▶ [What you have to do]:
Can you reproduce the entries from the start up to and including the line with "зильной камерой", swapping "STALOWA" for "ŻELAZNA" and keeping everything else the same?

•••••

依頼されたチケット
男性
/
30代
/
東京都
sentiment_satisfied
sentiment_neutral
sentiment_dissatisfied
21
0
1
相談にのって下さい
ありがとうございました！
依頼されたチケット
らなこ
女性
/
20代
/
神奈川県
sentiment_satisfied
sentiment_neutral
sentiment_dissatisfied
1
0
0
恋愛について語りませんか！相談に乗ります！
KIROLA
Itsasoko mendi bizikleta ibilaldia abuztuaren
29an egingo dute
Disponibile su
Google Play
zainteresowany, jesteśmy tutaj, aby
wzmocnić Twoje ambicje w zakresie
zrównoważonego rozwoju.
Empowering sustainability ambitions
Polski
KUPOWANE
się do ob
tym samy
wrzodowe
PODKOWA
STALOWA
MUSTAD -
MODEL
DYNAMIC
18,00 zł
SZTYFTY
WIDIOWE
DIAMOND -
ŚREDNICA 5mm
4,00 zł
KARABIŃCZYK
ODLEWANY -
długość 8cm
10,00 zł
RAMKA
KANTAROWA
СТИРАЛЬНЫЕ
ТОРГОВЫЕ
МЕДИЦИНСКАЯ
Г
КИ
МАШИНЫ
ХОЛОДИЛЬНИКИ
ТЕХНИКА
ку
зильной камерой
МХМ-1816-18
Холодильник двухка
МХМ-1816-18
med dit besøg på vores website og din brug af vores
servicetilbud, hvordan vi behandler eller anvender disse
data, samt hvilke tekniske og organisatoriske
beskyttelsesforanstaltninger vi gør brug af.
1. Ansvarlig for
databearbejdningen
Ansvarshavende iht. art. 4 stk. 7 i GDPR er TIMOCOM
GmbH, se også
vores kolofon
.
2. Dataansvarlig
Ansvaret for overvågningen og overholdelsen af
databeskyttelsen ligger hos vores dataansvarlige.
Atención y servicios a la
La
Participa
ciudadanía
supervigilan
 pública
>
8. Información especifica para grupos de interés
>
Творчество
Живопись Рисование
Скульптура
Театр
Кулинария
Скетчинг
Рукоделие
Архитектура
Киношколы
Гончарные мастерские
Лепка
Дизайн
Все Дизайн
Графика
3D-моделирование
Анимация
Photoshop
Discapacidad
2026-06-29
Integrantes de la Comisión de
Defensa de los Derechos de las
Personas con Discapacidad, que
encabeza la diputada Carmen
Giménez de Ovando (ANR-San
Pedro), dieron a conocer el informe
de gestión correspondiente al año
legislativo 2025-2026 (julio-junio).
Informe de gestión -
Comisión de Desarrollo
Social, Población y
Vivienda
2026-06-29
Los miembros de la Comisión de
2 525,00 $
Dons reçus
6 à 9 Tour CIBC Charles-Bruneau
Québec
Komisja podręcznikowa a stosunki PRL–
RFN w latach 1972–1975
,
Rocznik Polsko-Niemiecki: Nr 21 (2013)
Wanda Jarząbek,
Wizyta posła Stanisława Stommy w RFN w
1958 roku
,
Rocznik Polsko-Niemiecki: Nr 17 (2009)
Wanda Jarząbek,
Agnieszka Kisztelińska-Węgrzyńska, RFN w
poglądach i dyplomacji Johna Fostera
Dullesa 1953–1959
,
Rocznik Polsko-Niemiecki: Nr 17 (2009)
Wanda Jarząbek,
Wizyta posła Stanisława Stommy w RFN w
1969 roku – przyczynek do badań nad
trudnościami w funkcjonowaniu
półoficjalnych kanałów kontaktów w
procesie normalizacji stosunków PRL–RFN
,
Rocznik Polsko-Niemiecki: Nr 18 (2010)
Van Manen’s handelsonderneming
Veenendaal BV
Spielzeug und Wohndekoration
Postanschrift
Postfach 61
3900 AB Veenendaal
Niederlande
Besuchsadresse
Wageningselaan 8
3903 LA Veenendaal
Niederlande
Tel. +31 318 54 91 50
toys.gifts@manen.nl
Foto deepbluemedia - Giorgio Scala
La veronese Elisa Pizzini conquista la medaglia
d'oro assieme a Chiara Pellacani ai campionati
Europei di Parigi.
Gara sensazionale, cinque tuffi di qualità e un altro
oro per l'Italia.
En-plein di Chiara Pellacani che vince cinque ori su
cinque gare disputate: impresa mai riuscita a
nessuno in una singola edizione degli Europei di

•••••

▶ [Task answer]:
依頼されたチケット
男性
/
30代
/
東京都
sentiment_satisfied
sentiment_neutral
sentiment_dissatisfied
21
0
1
相談にのって下さい
ありがとうございました！
依頼されたチケット
らなこ
女性
/
20代
/
神奈川県
sentiment_satisfied
sentiment_neutral
sentiment_dissatisfied
1
0
0
恋愛について語りませんか！相談に乗ります！
KIROLA
Itsasoko mendi bizikleta ibilaldia abuztuaren
29an egingo dute
Disponibile su
Google Play
zainteresowany, jesteśmy tutaj, aby
wzmocnić Twoje ambicje w zakresie
zrównoważonego rozwoju.
Empowering sustainability ambitions
Polski
KUPOWANE
się do ob
tym samy
wrzodowe
PODKOWA
ŻELAZNA
MUSTAD -
MODEL
DYNAMIC
18,00 zł
SZTYFTY
WIDIOWE
DIAMOND -
ŚREDNICA 5mm
4,00 zł
KARABIŃCZYK
ODLEWANY -
długość 8cm
10,00 zł
RAMKA
KANTAROWA
СТИРАЛЬНЫЕ
ТОРГОВЫЕ
МЕДИЦИНСКАЯ
Г
КИ
МАШИНЫ
ХОЛОДИЛЬНИКИ
ТЕХНИКА
ку
зильной камерой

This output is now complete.